Mitigating Inheritance Tax on Platform using AIM shares
Increasingly Financial Advisers are focusing on the Inheritance Tax (IHT) mitigation needs of their clients. At the same time Financial Advisers are being encouraged to keep client assets on Platform for ease of management and monitoring. Until recently these trends had actually been to some extent conflicting with the investor having to take their assets off platform to access the various IHT solutions. However, it is now possible for investors to access IHT mitigation on platform.
Here, the IHT mitigation we are reviewing is through investments in the London Stock Exchange’s Alternative Investment Market (AIM). Many but not all companies listed on the AIM benefit from Business Relief enjoyed by private companies to mitigate their owner’s IHT liability. Business Relief means that if an investor owns a stake in a qualifying company for at least two years and at the time of death then the value of the investment is excluded from their estate for IHT purposes.
Platforms originally evolved from online fund supermarkets which catered for advisers by allowing them to select portfolios of funds or sometimes individual stocks. These platforms initially offered a limited range of funds and larger more liquid stocks. Over time the range of funds and stocks has increased considerably giving investors and advisers more options to invest in. The other trend is for advisers to outsource the portfolio building function to Discretionary Fund Managers (DFMs). This involves the DFM building models for advisers to allocate to. These models are usually designed for a range of client risk profiles or to cater for a particular geographic or sector exposure. The adviser can access these portfolios on Platform through an agreement with a DFM.

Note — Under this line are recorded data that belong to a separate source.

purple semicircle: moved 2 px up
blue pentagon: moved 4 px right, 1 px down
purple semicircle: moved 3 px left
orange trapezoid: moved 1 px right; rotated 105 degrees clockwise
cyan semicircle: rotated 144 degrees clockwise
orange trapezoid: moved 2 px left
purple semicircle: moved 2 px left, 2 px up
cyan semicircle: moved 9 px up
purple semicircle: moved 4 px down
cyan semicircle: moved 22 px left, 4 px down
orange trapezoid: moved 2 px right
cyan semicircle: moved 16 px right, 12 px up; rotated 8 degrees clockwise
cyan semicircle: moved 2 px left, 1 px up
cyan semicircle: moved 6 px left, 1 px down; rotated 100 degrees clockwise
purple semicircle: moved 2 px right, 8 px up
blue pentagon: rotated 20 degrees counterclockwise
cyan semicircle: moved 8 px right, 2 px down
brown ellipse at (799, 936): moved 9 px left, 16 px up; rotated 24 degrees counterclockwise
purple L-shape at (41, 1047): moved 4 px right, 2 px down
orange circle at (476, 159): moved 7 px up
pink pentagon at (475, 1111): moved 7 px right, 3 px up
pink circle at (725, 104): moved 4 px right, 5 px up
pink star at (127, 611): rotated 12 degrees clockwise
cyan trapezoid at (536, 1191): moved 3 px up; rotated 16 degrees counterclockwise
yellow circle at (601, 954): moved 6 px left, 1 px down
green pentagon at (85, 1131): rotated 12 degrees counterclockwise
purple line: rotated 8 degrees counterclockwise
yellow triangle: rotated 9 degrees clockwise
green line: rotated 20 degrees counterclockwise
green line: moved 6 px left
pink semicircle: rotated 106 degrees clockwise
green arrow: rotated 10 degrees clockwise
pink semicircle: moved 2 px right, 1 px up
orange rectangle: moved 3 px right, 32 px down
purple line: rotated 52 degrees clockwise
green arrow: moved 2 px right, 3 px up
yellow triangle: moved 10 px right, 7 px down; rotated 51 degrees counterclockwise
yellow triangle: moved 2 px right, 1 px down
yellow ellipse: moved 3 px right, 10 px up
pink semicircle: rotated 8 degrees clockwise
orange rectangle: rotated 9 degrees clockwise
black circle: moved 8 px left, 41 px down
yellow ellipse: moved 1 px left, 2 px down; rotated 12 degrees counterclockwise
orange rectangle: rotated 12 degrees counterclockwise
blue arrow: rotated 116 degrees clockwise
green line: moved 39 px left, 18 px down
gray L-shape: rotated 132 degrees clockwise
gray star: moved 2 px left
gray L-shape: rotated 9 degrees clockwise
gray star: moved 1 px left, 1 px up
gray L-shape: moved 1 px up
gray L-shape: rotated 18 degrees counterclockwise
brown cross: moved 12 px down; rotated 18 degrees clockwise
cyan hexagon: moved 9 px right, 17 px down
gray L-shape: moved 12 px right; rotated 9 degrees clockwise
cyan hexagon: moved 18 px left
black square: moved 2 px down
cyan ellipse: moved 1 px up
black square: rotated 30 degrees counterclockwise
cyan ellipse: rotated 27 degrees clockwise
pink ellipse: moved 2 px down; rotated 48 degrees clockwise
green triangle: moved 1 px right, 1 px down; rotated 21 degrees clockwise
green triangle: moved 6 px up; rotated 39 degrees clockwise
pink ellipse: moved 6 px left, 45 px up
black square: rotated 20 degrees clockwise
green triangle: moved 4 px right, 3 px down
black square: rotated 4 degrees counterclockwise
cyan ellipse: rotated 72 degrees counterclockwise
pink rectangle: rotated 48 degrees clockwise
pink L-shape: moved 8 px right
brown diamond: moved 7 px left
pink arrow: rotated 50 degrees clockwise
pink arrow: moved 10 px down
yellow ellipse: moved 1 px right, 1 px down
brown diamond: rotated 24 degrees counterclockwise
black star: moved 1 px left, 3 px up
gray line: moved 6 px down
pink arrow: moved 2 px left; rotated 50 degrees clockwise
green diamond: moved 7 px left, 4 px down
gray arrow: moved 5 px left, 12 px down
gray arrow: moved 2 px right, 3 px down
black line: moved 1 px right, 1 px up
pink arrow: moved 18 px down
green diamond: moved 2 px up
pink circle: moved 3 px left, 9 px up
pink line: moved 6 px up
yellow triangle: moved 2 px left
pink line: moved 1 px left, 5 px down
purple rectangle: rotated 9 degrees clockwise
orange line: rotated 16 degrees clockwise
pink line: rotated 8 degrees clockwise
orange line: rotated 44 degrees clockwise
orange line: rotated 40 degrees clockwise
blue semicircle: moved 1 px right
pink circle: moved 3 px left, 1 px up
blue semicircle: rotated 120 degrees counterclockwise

To achieve Business Relief on a Platform, it is required to team a portion of the client’s portfolio with the Discretionary Fund Management facility available on many platforms. Having signed an agreement with the DFM, the adviser simply links a portion of the client’s funds to the AIM model portfolio. This leads to an investment directly into a carefully selected portfolio of AIM stocks, which is a direct investment by the investor in the shares, ensuring the investor benefits from Business Relief. An investment cannot be made through a fund or similar vehicle as this would not achieve Business Relief.
Up to now providers of AIM IHT portfolio services have been reluctant to provide their services by Platform and there have been two major reasons for this. First, platform structures make it difficult to invest in small, illiquid companies including those making up about two thirds of the AIM. The second is that AIM portfolios have traditionally been tailored to a lesser or greater extent to the individual rather than there being a single model portfolio.
This has recently changed with a limited number of AIM IHT portfolio providers available on Platform. Puma Investments’ AIM portfolio is for example available on the Ascentric, Standard Life and Transact platforms. Our AIM IHT portfolio is particularly suited for use on Platform. Its existing strategy is to invest only in the more liquid AIM companies with Market Capitalizations over £50m, which are easier to trade on Platform. In addition, Puma Investments only has one model portfolio of twenty stocks, with every client getting the same stocks and in broadly the same weightings. This model portfolio can easily be replicated on Platform.
So if being on a Platform allows the investor to use DFMs, then advisers can potentially access the investment returns of investing in AIM, together with considerable IHT benefits if accessed through the general investment account or the ISA. While pension investors on platform cannot benefit from IHT relief, it may still be attractive for those with larger pots who want to allocate a small portion to higher risk but potentially higher return portfolio of AIM shares.